Unter Gruppenzwang zu leiden, bedeutet in einem inneren Konflikt zu stehen: Entweder man entscheidet sich für sich selbst, oder man wählt den Weg der Masse. Zu sich selbst zu stehen ist zwar mutig, kann aber zu Einsamkeit führen. Diesen Schülern wollen in der De la Salle Schule Strebersdorf die „Peers" helfen. Die unverbindliche Übung „Peer Clearing" ist vor drei Jahren unter dem Motto „Schüler helfen Schülern" von den Professorinnen, Elisabeth Marboe und Eva Eckhard, ins Leben gerufen worden. Ab der zweiten Schulstufe können sich Schüler zu „Peers" ausbilden lassen. „Es ist toll, welches Gespür bereits die Zweitklasser entwickeln können", sagt Prof. Eckhard.


„Vor allem in den ersten Klassen herrscht Handlungsbedarf", erzählt Lena. Fast immer kommen die Schüler auf Anraten von Lehrern. Von einer der Leiterinnen der Neigungsgruppe werden sie zu einem Team von zwei oder drei Schülern zugeteilt. In Gesprächen wird das Problem oft erstmals ausgesprochen. Gemeinsam versuchen die „Peers" mit den Konfliktparteien einen Kompromiss zu finden. Oft hilft auch ein einfaches Gespräch, denn die meisten Mobbingopfer fühlen sich im Stich gelassen und haben keine Ansprechperson. Den Eltern wollen sie ihre Sorgen oft gar nicht erzählen.

Grenzen der Peers

In einigen Fällen können aber auch die „Peers" nicht mehr weiterhelfen. Klassengespräche übernehmen die beiden Professorinnen, dabei werden Geschichten erzählt, Rollenspiele gespielt, die die Schüler für das Anderssein sensibilisieren sollen. Wichtig ist es, dass sowohl die „Täter", als auch die „Opfer" aktiv daran teil nehmen und letztendlich Verantwortung für ihr Handeln übernehmen.
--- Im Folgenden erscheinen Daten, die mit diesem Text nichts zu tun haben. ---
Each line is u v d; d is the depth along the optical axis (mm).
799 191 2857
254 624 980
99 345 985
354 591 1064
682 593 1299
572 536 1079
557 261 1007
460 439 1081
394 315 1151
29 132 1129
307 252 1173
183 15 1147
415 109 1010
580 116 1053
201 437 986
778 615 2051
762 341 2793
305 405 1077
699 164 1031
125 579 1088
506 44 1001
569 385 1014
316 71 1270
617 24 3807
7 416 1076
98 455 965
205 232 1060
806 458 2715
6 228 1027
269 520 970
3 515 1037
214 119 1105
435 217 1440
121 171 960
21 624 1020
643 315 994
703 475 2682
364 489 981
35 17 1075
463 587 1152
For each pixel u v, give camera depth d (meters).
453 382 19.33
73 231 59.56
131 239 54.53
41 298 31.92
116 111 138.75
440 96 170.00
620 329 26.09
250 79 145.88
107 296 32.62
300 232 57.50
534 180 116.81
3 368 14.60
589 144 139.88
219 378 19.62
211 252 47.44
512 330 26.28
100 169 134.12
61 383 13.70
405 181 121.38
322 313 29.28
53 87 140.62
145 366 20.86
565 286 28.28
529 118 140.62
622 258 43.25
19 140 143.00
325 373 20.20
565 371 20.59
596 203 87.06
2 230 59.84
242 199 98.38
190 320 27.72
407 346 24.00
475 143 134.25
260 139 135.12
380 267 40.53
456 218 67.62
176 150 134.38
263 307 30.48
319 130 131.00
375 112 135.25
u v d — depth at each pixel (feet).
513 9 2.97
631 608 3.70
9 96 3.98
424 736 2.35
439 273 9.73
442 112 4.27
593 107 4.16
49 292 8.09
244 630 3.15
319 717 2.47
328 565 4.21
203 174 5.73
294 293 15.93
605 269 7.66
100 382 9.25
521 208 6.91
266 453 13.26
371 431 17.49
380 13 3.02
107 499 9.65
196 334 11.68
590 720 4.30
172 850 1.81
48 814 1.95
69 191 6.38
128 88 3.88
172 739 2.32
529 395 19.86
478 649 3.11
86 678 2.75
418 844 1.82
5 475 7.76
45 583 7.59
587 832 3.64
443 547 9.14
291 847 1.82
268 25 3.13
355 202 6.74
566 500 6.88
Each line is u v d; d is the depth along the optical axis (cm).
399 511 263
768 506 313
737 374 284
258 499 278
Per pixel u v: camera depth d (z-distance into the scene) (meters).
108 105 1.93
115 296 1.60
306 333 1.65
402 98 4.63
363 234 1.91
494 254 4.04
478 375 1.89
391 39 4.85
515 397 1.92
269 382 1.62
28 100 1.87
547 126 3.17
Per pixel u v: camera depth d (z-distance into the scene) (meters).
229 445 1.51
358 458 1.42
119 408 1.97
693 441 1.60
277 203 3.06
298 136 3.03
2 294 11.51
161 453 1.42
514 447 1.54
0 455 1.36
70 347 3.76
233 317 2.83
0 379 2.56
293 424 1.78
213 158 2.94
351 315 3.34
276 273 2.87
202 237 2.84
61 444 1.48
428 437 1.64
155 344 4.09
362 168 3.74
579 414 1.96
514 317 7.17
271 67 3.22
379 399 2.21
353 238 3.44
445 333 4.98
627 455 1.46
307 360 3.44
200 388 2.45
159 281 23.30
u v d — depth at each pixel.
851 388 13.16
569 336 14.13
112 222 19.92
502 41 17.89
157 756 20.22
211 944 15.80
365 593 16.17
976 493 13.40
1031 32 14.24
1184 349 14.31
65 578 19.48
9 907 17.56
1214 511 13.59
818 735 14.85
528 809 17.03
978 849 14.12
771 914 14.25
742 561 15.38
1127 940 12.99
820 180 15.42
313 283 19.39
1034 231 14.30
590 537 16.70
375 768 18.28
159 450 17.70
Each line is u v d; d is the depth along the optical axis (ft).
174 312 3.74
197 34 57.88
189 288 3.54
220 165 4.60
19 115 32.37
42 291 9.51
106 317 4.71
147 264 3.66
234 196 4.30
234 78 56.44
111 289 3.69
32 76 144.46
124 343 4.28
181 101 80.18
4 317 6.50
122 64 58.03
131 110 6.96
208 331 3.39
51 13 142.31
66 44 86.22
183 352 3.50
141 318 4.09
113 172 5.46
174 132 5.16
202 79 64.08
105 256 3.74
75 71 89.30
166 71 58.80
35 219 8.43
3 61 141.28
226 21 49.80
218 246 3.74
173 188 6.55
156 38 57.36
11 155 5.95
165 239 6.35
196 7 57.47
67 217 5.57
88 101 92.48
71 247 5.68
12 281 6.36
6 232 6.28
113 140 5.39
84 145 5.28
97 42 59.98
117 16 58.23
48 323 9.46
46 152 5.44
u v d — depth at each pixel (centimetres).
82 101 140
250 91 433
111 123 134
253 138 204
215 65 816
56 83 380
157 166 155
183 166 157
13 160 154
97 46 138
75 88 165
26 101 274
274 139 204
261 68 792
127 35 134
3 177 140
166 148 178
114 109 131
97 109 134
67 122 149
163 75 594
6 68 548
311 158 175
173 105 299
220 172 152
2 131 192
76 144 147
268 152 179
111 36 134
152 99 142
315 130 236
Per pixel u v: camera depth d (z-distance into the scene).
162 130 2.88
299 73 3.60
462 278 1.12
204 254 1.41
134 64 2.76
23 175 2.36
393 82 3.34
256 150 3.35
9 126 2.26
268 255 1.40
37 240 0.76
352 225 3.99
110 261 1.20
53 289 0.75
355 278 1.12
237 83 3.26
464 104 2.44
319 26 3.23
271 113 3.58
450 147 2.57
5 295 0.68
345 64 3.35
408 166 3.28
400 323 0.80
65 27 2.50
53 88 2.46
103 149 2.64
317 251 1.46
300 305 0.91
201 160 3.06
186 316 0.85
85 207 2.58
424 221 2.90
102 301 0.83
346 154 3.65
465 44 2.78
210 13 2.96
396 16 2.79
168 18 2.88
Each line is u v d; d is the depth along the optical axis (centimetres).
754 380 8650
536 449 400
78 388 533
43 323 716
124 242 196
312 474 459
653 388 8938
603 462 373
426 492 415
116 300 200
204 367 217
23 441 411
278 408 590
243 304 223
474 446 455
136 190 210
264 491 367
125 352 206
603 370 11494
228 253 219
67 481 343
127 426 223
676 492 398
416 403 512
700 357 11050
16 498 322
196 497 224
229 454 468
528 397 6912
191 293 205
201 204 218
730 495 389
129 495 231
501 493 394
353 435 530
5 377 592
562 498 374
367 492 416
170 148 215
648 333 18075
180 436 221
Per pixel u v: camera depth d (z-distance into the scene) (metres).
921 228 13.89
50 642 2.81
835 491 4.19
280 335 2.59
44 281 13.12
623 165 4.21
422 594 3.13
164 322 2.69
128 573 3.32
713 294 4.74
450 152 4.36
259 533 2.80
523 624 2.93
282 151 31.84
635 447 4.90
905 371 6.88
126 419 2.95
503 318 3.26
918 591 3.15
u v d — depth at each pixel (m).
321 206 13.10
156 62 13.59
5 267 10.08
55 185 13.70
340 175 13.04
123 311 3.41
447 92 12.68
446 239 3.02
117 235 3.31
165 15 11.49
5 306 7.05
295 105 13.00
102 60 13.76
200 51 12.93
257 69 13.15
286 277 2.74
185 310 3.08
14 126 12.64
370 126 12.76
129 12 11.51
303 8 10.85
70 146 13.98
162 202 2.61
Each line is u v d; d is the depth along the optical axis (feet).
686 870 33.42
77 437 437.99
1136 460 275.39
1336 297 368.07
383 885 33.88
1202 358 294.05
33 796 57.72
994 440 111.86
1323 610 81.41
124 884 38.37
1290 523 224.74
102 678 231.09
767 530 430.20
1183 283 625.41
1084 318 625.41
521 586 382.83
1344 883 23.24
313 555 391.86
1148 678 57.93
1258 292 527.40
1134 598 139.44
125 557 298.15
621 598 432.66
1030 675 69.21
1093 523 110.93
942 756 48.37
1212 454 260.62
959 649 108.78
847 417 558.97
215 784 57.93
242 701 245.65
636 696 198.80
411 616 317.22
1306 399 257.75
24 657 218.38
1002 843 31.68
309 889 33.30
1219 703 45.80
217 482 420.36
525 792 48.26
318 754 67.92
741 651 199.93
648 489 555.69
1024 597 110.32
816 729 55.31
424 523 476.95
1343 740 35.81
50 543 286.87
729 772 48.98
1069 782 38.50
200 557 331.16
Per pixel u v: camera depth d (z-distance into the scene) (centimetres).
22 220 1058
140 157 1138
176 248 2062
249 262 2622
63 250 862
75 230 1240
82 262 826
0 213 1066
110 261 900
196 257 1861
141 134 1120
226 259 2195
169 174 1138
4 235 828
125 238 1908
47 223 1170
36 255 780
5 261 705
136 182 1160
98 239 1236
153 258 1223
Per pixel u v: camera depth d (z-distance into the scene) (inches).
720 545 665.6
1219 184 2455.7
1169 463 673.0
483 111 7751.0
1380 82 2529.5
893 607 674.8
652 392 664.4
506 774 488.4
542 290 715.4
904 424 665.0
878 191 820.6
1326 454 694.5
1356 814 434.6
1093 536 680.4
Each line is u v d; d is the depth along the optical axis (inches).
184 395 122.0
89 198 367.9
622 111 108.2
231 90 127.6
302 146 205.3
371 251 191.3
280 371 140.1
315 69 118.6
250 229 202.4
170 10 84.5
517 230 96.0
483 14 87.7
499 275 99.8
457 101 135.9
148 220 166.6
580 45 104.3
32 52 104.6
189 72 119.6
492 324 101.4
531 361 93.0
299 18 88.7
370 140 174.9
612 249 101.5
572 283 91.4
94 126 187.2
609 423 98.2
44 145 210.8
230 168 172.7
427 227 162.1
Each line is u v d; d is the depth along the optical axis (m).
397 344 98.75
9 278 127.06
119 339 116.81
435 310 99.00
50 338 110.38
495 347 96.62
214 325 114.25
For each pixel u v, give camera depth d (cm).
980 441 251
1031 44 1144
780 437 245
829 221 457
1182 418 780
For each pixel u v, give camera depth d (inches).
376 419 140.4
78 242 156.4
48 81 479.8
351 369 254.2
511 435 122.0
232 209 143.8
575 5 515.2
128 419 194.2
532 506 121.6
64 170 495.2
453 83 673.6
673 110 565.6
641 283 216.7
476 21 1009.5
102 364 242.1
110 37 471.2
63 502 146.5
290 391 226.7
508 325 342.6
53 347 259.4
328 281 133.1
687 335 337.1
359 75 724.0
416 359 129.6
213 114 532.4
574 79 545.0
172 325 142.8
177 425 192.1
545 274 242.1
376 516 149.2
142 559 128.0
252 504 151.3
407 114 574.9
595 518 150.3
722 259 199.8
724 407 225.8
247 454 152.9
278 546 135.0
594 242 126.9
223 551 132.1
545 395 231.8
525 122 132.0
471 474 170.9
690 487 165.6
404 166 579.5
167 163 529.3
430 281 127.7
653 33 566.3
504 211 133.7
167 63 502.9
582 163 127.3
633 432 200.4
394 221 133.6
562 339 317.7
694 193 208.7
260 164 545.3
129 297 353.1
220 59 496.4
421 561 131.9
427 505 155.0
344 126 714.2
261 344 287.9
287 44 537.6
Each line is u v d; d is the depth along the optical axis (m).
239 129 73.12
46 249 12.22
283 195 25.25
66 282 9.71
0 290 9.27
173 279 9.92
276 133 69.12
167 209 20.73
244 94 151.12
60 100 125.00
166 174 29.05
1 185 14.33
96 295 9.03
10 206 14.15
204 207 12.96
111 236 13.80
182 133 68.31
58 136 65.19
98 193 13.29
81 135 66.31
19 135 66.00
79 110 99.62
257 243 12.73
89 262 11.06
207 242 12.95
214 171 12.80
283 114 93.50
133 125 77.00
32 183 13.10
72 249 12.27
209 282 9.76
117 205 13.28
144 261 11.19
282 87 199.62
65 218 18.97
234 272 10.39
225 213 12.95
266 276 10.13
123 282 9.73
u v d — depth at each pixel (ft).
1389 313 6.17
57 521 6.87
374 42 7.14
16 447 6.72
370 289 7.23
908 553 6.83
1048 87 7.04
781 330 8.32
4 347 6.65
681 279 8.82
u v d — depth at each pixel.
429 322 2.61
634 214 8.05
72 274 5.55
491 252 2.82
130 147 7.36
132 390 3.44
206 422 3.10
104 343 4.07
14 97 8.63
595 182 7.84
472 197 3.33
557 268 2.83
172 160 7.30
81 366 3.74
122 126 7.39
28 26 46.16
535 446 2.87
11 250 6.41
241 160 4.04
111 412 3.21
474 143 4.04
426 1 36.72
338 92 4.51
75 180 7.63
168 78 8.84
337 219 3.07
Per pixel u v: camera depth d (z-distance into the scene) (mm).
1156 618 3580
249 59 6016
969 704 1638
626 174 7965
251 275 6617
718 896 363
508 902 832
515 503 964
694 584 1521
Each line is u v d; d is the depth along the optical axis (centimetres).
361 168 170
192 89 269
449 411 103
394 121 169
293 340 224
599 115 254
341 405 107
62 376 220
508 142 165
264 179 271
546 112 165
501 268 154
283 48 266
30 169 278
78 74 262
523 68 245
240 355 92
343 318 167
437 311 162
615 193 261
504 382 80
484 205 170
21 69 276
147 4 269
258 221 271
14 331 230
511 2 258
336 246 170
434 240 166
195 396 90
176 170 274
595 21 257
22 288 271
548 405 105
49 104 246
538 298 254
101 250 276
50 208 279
Nur so kann die Empathie jedes Einzelnen geweckt werden. „Eltern sehen unseren Einsatz als Strohhalm und klammern sich an diese Hoffnung. Doch dabei werden auch manchmal die Peers überfordert. „Wir können keine Lösung, sondern nur Unterstützung anbieten, unser Motto ist Hilfe zur Selbsthilfe", erläutert Prof. Marboe. Liegt ein gravierendes psychologisches Problem vor, wird an eine außerschulische Betreuungseinrichtung verwiesen. Positiv ist aber nicht nur die Rückmeldung der Eltern von Mobbingopfern, sondern auch die der „Peers".

Keine Insel der Seligen

Offensichtlich verinnerlichen die Schüler die gelernten Methoden sehr schnell und können sie in eigenen familiären Konfliktsituationen präventiv einsetzen. Das heißt, als „Peer" hilft man anderen und nimmt gleichzeitig sehr viel für sich selbst mit. Diese Zusammenarbeit zwischen Schülern, Lehrern, Erziehern und Schulpsychologin wirkt sich günstig auf das gesamte Schulklima aus. Peer Clearing" kann keine Insel der Seligen ohne Markenwahn und Mobbing garantieren, aber es kann mithelfen, dass Marken keine zu große Rolle im Schulalltag spielen

Lexikon

Peer Clearing: Beratung von Schülern für Schüler. Gemeinsam mit den Betroffenen wird eine Lösung für das Problem gesucht.

Peers: Stammt aus dem Englischen und bedeutet „Gleichrangiger“. Freiwillige, die sich für die Probleme der Mitschüler engagieren.

Mobbing: Verhalten, bei dem jemand immer wieder schikaniert wird. Die Person wird entweder durch Kontaktverweigerung gemieden oder in sonstiger Weise in ihrer Würde verletzt.